Problem to work on:
An exact reprint of the listing is required, with no pictures included.

Records provided:
Start of Block

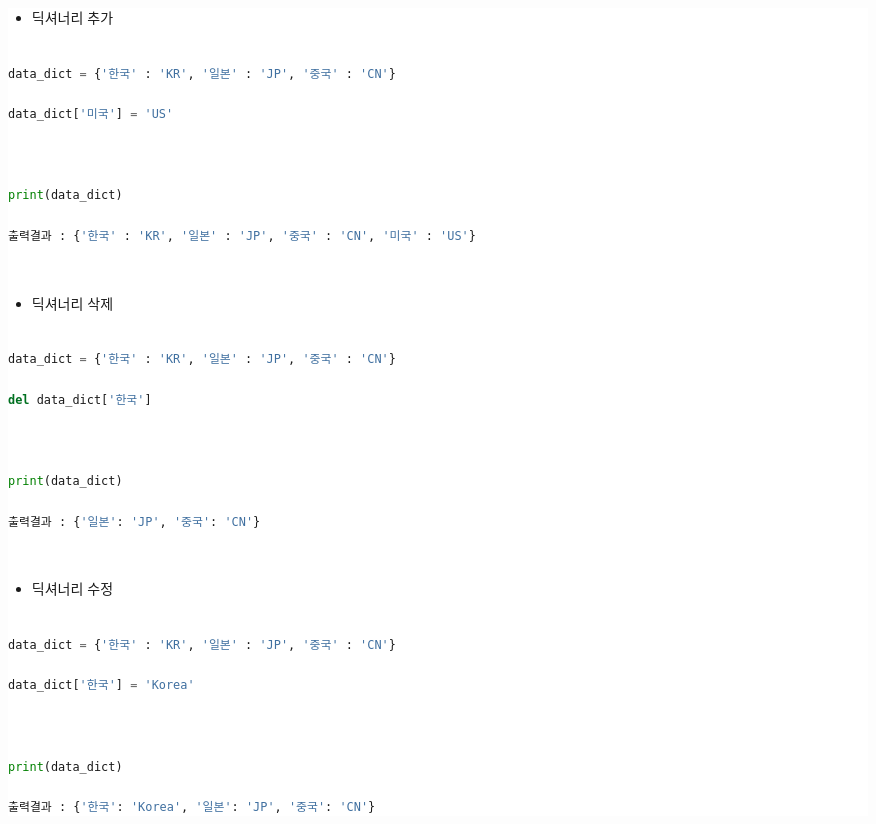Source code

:  

- 딕셔너리 추가

```python

data_dict = {'한국' : 'KR', '일본' : 'JP', '중국' : 'CN'}

data_dict['미국'] = 'US'

  

print(data_dict)

출력결과 : {'한국' : 'KR', '일본' : 'JP', '중국' : 'CN', '미국' : 'US'}

```

  

<br>

  

- 딕셔너리 삭제

```python

data_dict = {'한국' : 'KR', '일본' : 'JP', '중국' : 'CN'}

del data_dict['한국']

  

print(data_dict)

출력결과 : {'일본': 'JP', '중국': 'CN'}

```

  

<br>

  

- 딕셔너리 수정

```python

data_dict = {'한국' : 'KR', '일본' : 'JP', '중국' : 'CN'}

data_dict['한국'] = 'Korea'

  

print(data_dict)

출력결과 : {'한국': 'Korea', '일본': 'JP', '중국': 'CN'}

```
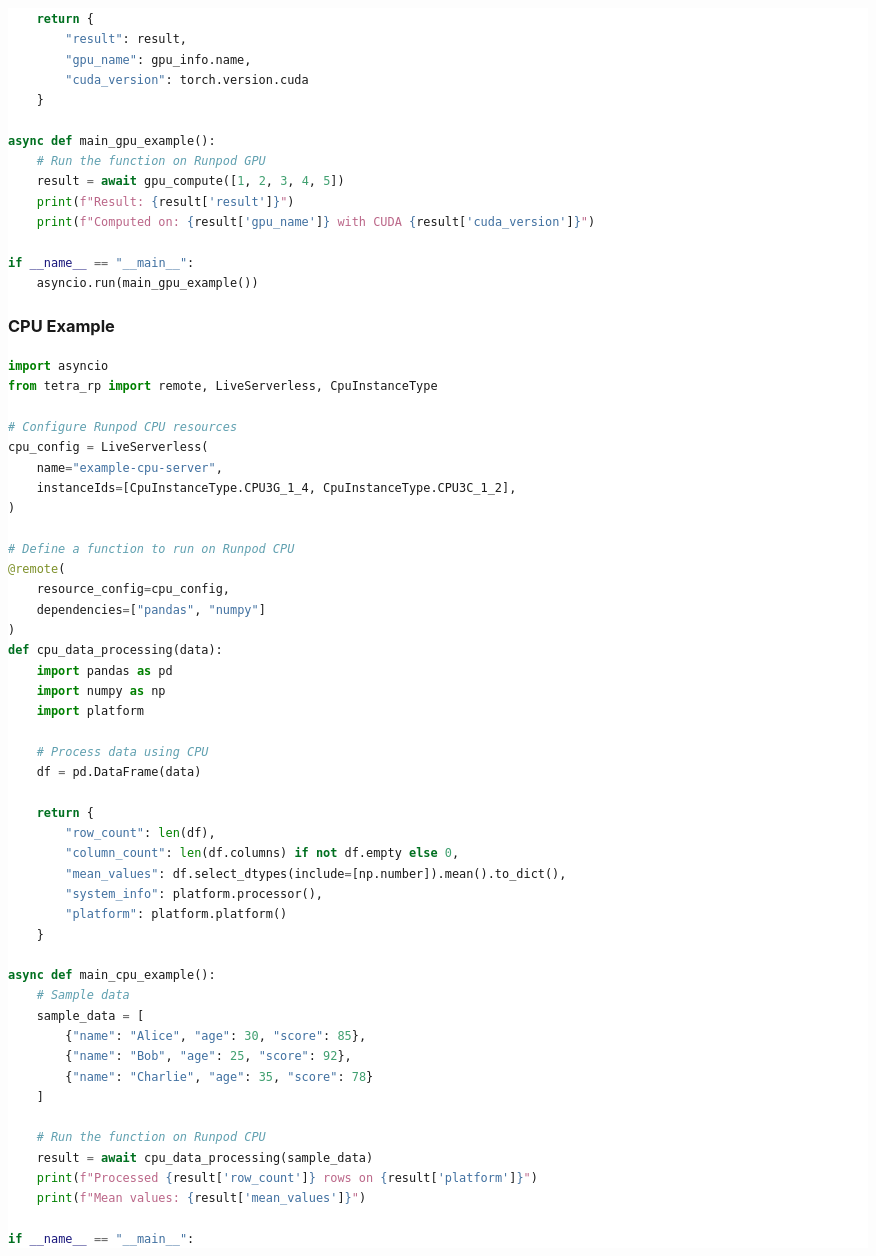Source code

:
 ```python
    return {
        "result": result,
        "gpu_name": gpu_info.name,
        "cuda_version": torch.version.cuda
    }

async def main_gpu_example():
    # Run the function on Runpod GPU
    result = await gpu_compute([1, 2, 3, 4, 5])
    print(f"Result: {result['result']}")
    print(f"Computed on: {result['gpu_name']} with CUDA {result['cuda_version']}")

if __name__ == "__main__":
    asyncio.run(main_gpu_example())
```

### CPU Example

```python
import asyncio
from tetra_rp import remote, LiveServerless, CpuInstanceType

# Configure Runpod CPU resources
cpu_config = LiveServerless(
    name="example-cpu-server",
    instanceIds=[CpuInstanceType.CPU3G_1_4, CpuInstanceType.CPU3C_1_2],
)

# Define a function to run on Runpod CPU
@remote(
    resource_config=cpu_config,
    dependencies=["pandas", "numpy"]
)
def cpu_data_processing(data):
    import pandas as pd
    import numpy as np
    import platform
    
    # Process data using CPU
    df = pd.DataFrame(data)
    
    return {
        "row_count": len(df),
        "column_count": len(df.columns) if not df.empty else 0,
        "mean_values": df.select_dtypes(include=[np.number]).mean().to_dict(),
        "system_info": platform.processor(),
        "platform": platform.platform()
    }

async def main_cpu_example():
    # Sample data
    sample_data = [
        {"name": "Alice", "age": 30, "score": 85},
        {"name": "Bob", "age": 25, "score": 92},
        {"name": "Charlie", "age": 35, "score": 78}
    ]
    
    # Run the function on Runpod CPU
    result = await cpu_data_processing(sample_data)
    print(f"Processed {result['row_count']} rows on {result['platform']}")
    print(f"Mean values: {result['mean_values']}")

if __name__ == "__main__":
```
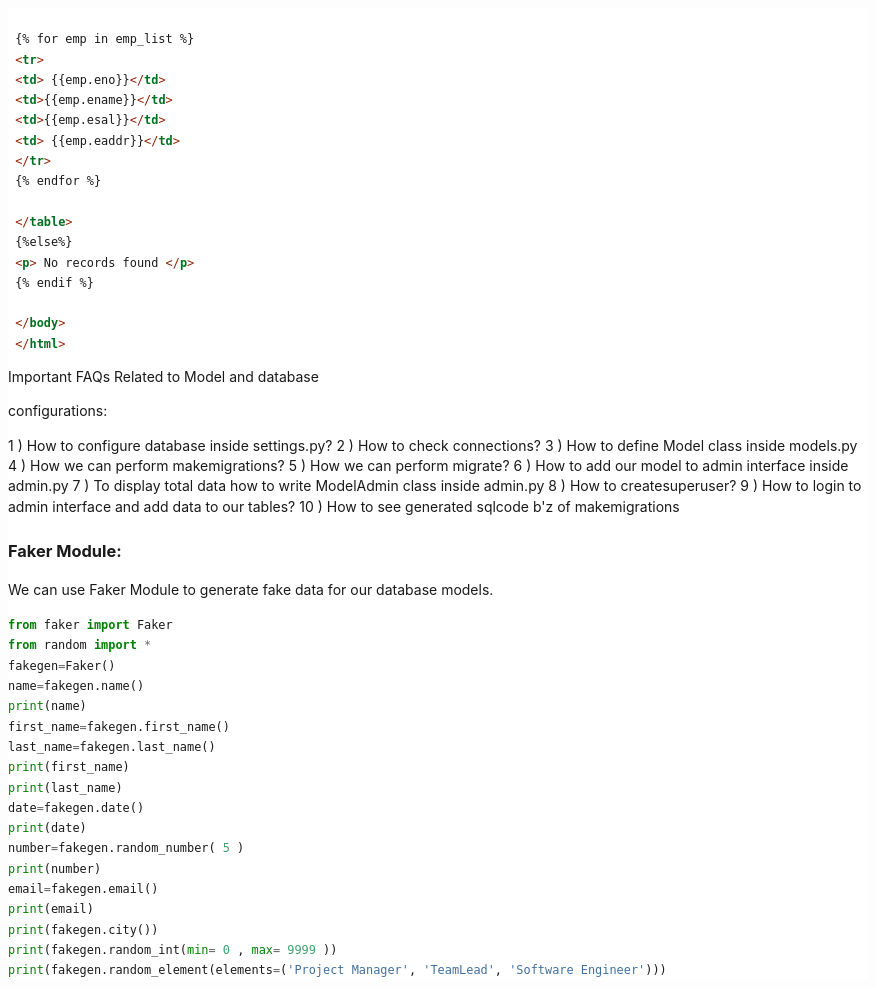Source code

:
 ```html
 
 {% for emp in emp_list %}
 <tr>
 <td> {{emp.eno}}</td>
 <td>{{emp.ename}}</td>
 <td>{{emp.esal}}</td>
 <td> {{emp.eaddr}}</td>
 </tr>
 {% endfor %}
 
 </table>
 {%else%}
 <p> No records found </p>
 {% endif %}
 
 </body>
 </html>
```

Important FAQs Related to Model and database

configurations:

1 ) How to configure database inside settings.py?
 2 ) How to check connections?
 3 ) How to define Model class inside models.py
 4 ) How we can perform makemigrations?
 5 ) How we can perform migrate?
 6 ) How to add our model to admin interface inside admin.py
 7 ) To display total data how to write ModelAdmin class inside admin.py
 8 ) How to createsuperuser?
 9 ) How to login to admin interface and add data to our tables?
 10 ) How to see generated sqlcode b'z of makemigrations

### Faker Module:

We can use Faker Module to generate fake data for our database models.

```python
from faker import Faker
from random import *
fakegen=Faker()
name=fakegen.name()
print(name)
first_name=fakegen.first_name()
last_name=fakegen.last_name()
print(first_name)
print(last_name)
date=fakegen.date()
print(date)
number=fakegen.random_number( 5 )
print(number)
email=fakegen.email()
print(email)
print(fakegen.city())
print(fakegen.random_int(min= 0 , max= 9999 ))
print(fakegen.random_element(elements=('Project Manager', 'TeamLead', 'Software Engineer')))
```
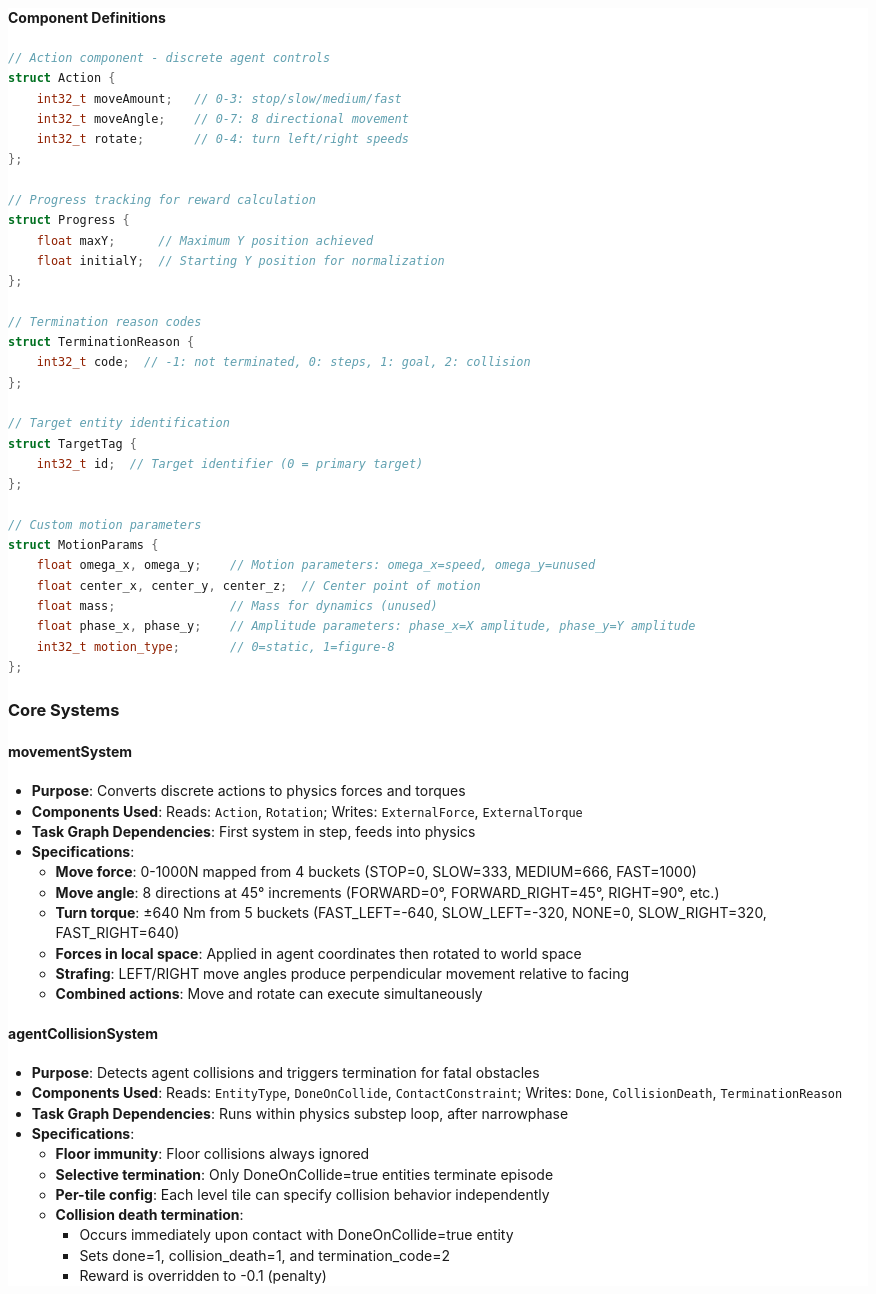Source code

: #### Component Definitions
```cpp
// Action component - discrete agent controls
struct Action {
    int32_t moveAmount;   // 0-3: stop/slow/medium/fast
    int32_t moveAngle;    // 0-7: 8 directional movement
    int32_t rotate;       // 0-4: turn left/right speeds
};

// Progress tracking for reward calculation
struct Progress {
    float maxY;      // Maximum Y position achieved
    float initialY;  // Starting Y position for normalization
};

// Termination reason codes
struct TerminationReason {
    int32_t code;  // -1: not terminated, 0: steps, 1: goal, 2: collision
};

// Target entity identification
struct TargetTag {
    int32_t id;  // Target identifier (0 = primary target)
};

// Custom motion parameters
struct MotionParams {
    float omega_x, omega_y;    // Motion parameters: omega_x=speed, omega_y=unused
    float center_x, center_y, center_z;  // Center point of motion
    float mass;                // Mass for dynamics (unused)
    float phase_x, phase_y;    // Amplitude parameters: phase_x=X amplitude, phase_y=Y amplitude
    int32_t motion_type;       // 0=static, 1=figure-8
};
```

### Core Systems

#### movementSystem
- **Purpose**: Converts discrete actions to physics forces and torques
- **Components Used**: Reads: `Action`, `Rotation`; Writes: `ExternalForce`, `ExternalTorque`
- **Task Graph Dependencies**: First system in step, feeds into physics
- **Specifications**:
  - **Move force**: 0-1000N mapped from 4 buckets (STOP=0, SLOW=333, MEDIUM=666, FAST=1000)
  - **Move angle**: 8 directions at 45° increments (FORWARD=0°, FORWARD_RIGHT=45°, RIGHT=90°, etc.)
  - **Turn torque**: ±640 Nm from 5 buckets (FAST_LEFT=-640, SLOW_LEFT=-320, NONE=0, SLOW_RIGHT=320, FAST_RIGHT=640)
  - **Forces in local space**: Applied in agent coordinates then rotated to world space
  - **Strafing**: LEFT/RIGHT move angles produce perpendicular movement relative to facing
  - **Combined actions**: Move and rotate can execute simultaneously

#### agentCollisionSystem
- **Purpose**: Detects agent collisions and triggers termination for fatal obstacles
- **Components Used**: Reads: `EntityType`, `DoneOnCollide`, `ContactConstraint`; Writes: `Done`, `CollisionDeath`, `TerminationReason`
- **Task Graph Dependencies**: Runs within physics substep loop, after narrowphase
- **Specifications**:
  - **Floor immunity**: Floor collisions always ignored
  - **Selective termination**: Only DoneOnCollide=true entities terminate episode
  - **Per-tile config**: Each level tile can specify collision behavior independently
  - **Collision death termination**:
    - Occurs immediately upon contact with DoneOnCollide=true entity
    - Sets done=1, collision_death=1, and termination_code=2
    - Reward is overridden to -0.1 (penalty)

End of Block

Answer below:
Source code

:  

- 딕셔너리 추가

```python

data_dict = {'한국' : 'KR', '일본' : 'JP', '중국' : 'CN'}

data_dict['미국'] = 'US'

  

print(data_dict)

출력결과 : {'한국' : 'KR', '일본' : 'JP', '중국' : 'CN', '미국' : 'US'}

```

  

<br>

  

- 딕셔너리 삭제

```python

data_dict = {'한국' : 'KR', '일본' : 'JP', '중국' : 'CN'}

del data_dict['한국']

  

print(data_dict)

출력결과 : {'일본': 'JP', '중국': 'CN'}

```

  

<br>

  

- 딕셔너리 수정

```python

data_dict = {'한국' : 'KR', '일본' : 'JP', '중국' : 'CN'}

data_dict['한국'] = 'Korea'

  

print(data_dict)

출력결과 : {'한국': 'Korea', '일본': 'JP', '중국': 'CN'}

```
Source code

:
 ```python
    return {
        "result": result,
        "gpu_name": gpu_info.name,
        "cuda_version": torch.version.cuda
    }

async def main_gpu_example():
    # Run the function on Runpod GPU
    result = await gpu_compute([1, 2, 3, 4, 5])
    print(f"Result: {result['result']}")
    print(f"Computed on: {result['gpu_name']} with CUDA {result['cuda_version']}")

if __name__ == "__main__":
    asyncio.run(main_gpu_example())
```

### CPU Example

```python
import asyncio
from tetra_rp import remote, LiveServerless, CpuInstanceType

# Configure Runpod CPU resources
cpu_config = LiveServerless(
    name="example-cpu-server",
    instanceIds=[CpuInstanceType.CPU3G_1_4, CpuInstanceType.CPU3C_1_2],
)

# Define a function to run on Runpod CPU
@remote(
    resource_config=cpu_config,
    dependencies=["pandas", "numpy"]
)
def cpu_data_processing(data):
    import pandas as pd
    import numpy as np
    import platform
    
    # Process data using CPU
    df = pd.DataFrame(data)
    
    return {
        "row_count": len(df),
        "column_count": len(df.columns) if not df.empty else 0,
        "mean_values": df.select_dtypes(include=[np.number]).mean().to_dict(),
        "system_info": platform.processor(),
        "platform": platform.platform()
    }

async def main_cpu_example():
    # Sample data
    sample_data = [
        {"name": "Alice", "age": 30, "score": 85},
        {"name": "Bob", "age": 25, "score": 92},
        {"name": "Charlie", "age": 35, "score": 78}
    ]
    
    # Run the function on Runpod CPU
    result = await cpu_data_processing(sample_data)
    print(f"Processed {result['row_count']} rows on {result['platform']}")
    print(f"Mean values: {result['mean_values']}")

if __name__ == "__main__":
```
Source code

:
 ```html
 
 {% for emp in emp_list %}
 <tr>
 <td> {{emp.eno}}</td>
 <td>{{emp.ename}}</td>
 <td>{{emp.esal}}</td>
 <td> {{emp.eaddr}}</td>
 </tr>
 {% endfor %}
 
 </table>
 {%else%}
 <p> No records found </p>
 {% endif %}
 
 </body>
 </html>
```

Important FAQs Related to Model and database

configurations:

1 ) How to configure database inside settings.py?
 2 ) How to check connections?
 3 ) How to define Model class inside models.py
 4 ) How we can perform makemigrations?
 5 ) How we can perform migrate?
 6 ) How to add our model to admin interface inside admin.py
 7 ) To display total data how to write ModelAdmin class inside admin.py
 8 ) How to createsuperuser?
 9 ) How to login to admin interface and add data to our tables?
 10 ) How to see generated sqlcode b'z of makemigrations

### Faker Module:

We can use Faker Module to generate fake data for our database models.

```python
from faker import Faker
from random import *
fakegen=Faker()
name=fakegen.name()
print(name)
first_name=fakegen.first_name()
last_name=fakegen.last_name()
print(first_name)
print(last_name)
date=fakegen.date()
print(date)
number=fakegen.random_number( 5 )
print(number)
email=fakegen.email()
print(email)
print(fakegen.city())
print(fakegen.random_int(min= 0 , max= 9999 ))
print(fakegen.random_element(elements=('Project Manager', 'TeamLead', 'Software Engineer')))
```
Source code

: #### Component Definitions
```cpp
// Action component - discrete agent controls
struct Action {
    int32_t moveAmount;   // 0-3: stop/slow/medium/fast
    int32_t moveAngle;    // 0-7: 8 directional movement
    int32_t rotate;       // 0-4: turn left/right speeds
};

// Progress tracking for reward calculation
struct Progress {
    float maxY;      // Maximum Y position achieved
    float initialY;  // Starting Y position for normalization
};

// Termination reason codes
struct TerminationReason {
    int32_t code;  // -1: not terminated, 0: steps, 1: goal, 2: collision
};

// Target entity identification
struct TargetTag {
    int32_t id;  // Target identifier (0 = primary target)
};

// Custom motion parameters
struct MotionParams {
    float omega_x, omega_y;    // Motion parameters: omega_x=speed, omega_y=unused
    float center_x, center_y, center_z;  // Center point of motion
    float mass;                // Mass for dynamics (unused)
    float phase_x, phase_y;    // Amplitude parameters: phase_x=X amplitude, phase_y=Y amplitude
    int32_t motion_type;       // 0=static, 1=figure-8
};
```

### Core Systems

#### movementSystem
- **Purpose**: Converts discrete actions to physics forces and torques
- **Components Used**: Reads: `Action`, `Rotation`; Writes: `ExternalForce`, `ExternalTorque`
- **Task Graph Dependencies**: First system in step, feeds into physics
- **Specifications**:
  - **Move force**: 0-1000N mapped from 4 buckets (STOP=0, SLOW=333, MEDIUM=666, FAST=1000)
  - **Move angle**: 8 directions at 45° increments (FORWARD=0°, FORWARD_RIGHT=45°, RIGHT=90°, etc.)
  - **Turn torque**: ±640 Nm from 5 buckets (FAST_LEFT=-640, SLOW_LEFT=-320, NONE=0, SLOW_RIGHT=320, FAST_RIGHT=640)
  - **Forces in local space**: Applied in agent coordinates then rotated to world space
  - **Strafing**: LEFT/RIGHT move angles produce perpendicular movement relative to facing
  - **Combined actions**: Move and rotate can execute simultaneously

#### agentCollisionSystem
- **Purpose**: Detects agent collisions and triggers termination for fatal obstacles
- **Components Used**: Reads: `EntityType`, `DoneOnCollide`, `ContactConstraint`; Writes: `Done`, `CollisionDeath`, `TerminationReason`
- **Task Graph Dependencies**: Runs within physics substep loop, after narrowphase
- **Specifications**:
  - **Floor immunity**: Floor collisions always ignored
  - **Selective termination**: Only DoneOnCollide=true entities terminate episode
  - **Per-tile config**: Each level tile can specify collision behavior independently
  - **Collision death termination**:
    - Occurs immediately upon contact with DoneOnCollide=true entity
    - Sets done=1, collision_death=1, and termination_code=2
    - Reward is overridden to -0.1 (penalty)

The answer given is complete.